The problem: The entries below contain a line with "石、千珏、赛娜、稻草人中挑质量高的上场。装备方面主C" and a line with "결말에서는 문동은이 자신을 괴롭힌 모든 이들에게 복수를 이룬다. 일". Quote exactly those two lines and all lines between them.

Data for processing:

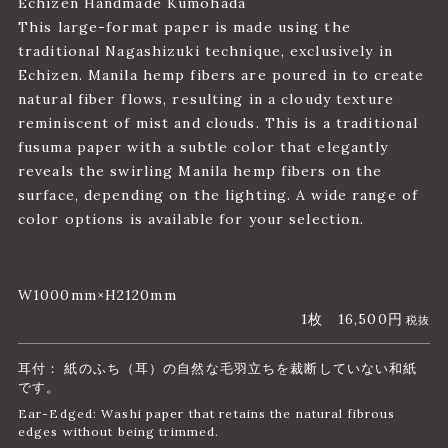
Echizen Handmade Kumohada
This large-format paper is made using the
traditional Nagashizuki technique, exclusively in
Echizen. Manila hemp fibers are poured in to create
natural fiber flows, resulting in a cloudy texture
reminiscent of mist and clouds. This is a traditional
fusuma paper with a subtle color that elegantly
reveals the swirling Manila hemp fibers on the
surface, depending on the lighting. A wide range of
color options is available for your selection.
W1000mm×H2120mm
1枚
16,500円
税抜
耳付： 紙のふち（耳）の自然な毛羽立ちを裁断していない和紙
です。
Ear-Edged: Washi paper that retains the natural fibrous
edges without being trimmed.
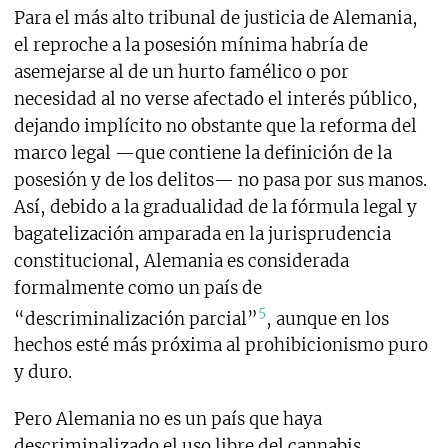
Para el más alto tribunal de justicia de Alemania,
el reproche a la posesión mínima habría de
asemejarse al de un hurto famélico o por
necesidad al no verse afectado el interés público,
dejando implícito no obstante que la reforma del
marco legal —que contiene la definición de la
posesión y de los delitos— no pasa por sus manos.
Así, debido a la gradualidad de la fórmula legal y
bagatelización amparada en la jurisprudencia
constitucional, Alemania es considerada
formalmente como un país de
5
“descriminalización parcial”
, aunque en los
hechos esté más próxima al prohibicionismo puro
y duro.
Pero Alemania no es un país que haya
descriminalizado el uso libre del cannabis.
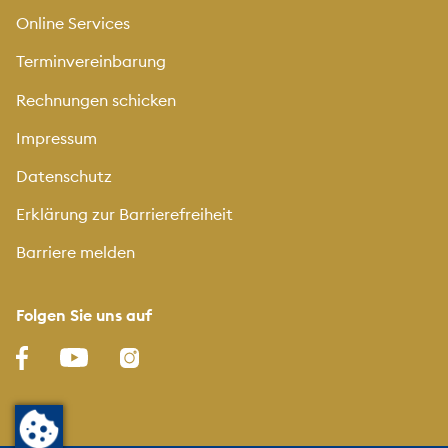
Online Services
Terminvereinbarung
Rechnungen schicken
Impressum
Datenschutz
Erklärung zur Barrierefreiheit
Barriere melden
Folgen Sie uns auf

==

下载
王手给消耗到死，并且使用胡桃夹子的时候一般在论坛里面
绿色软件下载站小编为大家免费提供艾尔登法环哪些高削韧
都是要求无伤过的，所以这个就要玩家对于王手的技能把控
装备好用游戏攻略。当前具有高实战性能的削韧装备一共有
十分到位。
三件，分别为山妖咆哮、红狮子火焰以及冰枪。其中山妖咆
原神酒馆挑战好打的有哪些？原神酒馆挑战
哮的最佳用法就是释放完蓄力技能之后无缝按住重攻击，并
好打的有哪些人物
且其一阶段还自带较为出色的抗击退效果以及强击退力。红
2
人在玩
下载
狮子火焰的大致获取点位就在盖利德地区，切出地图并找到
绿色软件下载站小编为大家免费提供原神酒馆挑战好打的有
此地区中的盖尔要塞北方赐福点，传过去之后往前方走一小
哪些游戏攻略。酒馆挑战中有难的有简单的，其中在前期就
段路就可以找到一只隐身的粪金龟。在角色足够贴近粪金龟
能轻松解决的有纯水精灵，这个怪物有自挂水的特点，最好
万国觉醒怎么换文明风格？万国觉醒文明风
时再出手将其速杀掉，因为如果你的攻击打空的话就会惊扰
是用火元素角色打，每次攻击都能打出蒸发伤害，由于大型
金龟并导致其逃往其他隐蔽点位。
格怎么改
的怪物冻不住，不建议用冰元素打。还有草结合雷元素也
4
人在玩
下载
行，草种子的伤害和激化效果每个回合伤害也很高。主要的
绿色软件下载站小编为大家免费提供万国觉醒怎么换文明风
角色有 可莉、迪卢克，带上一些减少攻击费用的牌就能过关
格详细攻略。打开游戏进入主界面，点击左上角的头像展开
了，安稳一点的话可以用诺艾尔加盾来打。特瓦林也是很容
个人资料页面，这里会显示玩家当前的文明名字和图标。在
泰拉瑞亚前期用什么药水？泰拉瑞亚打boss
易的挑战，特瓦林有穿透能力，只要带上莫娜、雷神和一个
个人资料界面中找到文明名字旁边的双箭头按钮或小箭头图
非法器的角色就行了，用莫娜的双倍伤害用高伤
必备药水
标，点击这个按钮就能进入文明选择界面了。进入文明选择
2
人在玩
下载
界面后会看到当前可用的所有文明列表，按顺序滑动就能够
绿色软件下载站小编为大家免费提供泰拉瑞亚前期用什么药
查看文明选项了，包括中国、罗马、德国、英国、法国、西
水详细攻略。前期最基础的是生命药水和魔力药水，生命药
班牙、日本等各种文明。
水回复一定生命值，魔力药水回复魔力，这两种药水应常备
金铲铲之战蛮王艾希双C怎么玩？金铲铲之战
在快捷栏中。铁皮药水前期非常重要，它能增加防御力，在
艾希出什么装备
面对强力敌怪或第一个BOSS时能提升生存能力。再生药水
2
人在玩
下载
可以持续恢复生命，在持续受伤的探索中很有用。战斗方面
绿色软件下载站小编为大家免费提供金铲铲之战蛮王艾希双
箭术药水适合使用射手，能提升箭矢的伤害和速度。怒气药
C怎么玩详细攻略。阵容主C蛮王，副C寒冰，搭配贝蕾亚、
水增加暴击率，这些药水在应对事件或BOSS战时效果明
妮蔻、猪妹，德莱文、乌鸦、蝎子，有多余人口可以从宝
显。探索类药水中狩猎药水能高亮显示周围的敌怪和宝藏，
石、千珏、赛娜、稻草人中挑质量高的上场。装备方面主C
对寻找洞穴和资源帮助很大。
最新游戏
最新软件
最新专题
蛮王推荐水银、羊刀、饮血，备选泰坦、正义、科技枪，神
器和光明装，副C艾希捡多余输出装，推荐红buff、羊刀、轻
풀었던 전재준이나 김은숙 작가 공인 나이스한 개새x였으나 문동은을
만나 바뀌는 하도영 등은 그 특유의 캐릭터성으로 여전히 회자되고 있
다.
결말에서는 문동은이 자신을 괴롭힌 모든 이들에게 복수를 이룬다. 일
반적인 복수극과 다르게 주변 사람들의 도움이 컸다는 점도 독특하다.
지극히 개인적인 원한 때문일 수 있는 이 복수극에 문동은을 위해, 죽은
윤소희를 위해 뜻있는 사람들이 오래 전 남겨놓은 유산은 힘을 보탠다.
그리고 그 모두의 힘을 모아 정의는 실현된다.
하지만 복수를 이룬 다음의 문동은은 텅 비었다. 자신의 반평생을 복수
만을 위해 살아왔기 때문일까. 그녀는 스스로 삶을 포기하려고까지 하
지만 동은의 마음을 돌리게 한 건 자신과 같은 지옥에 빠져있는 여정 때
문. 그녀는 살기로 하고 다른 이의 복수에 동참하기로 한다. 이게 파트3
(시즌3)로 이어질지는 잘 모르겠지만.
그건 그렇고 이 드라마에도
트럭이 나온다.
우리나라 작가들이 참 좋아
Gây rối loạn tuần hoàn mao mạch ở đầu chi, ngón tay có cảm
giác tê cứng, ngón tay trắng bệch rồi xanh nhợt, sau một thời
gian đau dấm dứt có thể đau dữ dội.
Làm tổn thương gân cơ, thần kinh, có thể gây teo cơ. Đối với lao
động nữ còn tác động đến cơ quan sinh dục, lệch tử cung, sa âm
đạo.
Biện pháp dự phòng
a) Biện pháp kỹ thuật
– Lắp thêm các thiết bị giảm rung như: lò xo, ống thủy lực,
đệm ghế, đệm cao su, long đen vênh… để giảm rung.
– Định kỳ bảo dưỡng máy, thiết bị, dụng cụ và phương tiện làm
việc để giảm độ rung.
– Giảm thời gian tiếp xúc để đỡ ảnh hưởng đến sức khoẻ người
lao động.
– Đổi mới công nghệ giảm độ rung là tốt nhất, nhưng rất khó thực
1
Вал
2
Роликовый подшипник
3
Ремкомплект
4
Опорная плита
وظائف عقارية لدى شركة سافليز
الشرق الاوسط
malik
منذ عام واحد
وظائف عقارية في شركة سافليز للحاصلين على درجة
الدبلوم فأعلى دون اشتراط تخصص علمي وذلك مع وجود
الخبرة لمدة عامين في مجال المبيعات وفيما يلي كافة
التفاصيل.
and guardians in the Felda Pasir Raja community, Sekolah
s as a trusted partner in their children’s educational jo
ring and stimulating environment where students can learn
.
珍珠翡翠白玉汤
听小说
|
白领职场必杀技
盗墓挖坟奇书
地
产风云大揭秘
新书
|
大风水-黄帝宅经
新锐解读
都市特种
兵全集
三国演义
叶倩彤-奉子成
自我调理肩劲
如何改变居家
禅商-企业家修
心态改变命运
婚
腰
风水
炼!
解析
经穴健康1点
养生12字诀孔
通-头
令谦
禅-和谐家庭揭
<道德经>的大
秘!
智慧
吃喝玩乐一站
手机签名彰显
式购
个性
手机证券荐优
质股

Answer for the task:
石、千珏、赛娜、稻草人中挑质量高的上场。装备方面主C
对寻找洞穴和资源帮助很大。
最新游戏
最新软件
最新专题
蛮王推荐水银、羊刀、饮血，备选泰坦、正义、科技枪，神
器和光明装，副C艾希捡多余输出装，推荐红buff、羊刀、轻
풀었던 전재준이나 김은숙 작가 공인 나이스한 개새x였으나 문동은을
만나 바뀌는 하도영 등은 그 특유의 캐릭터성으로 여전히 회자되고 있
다.
결말에서는 문동은이 자신을 괴롭힌 모든 이들에게 복수를 이룬다. 일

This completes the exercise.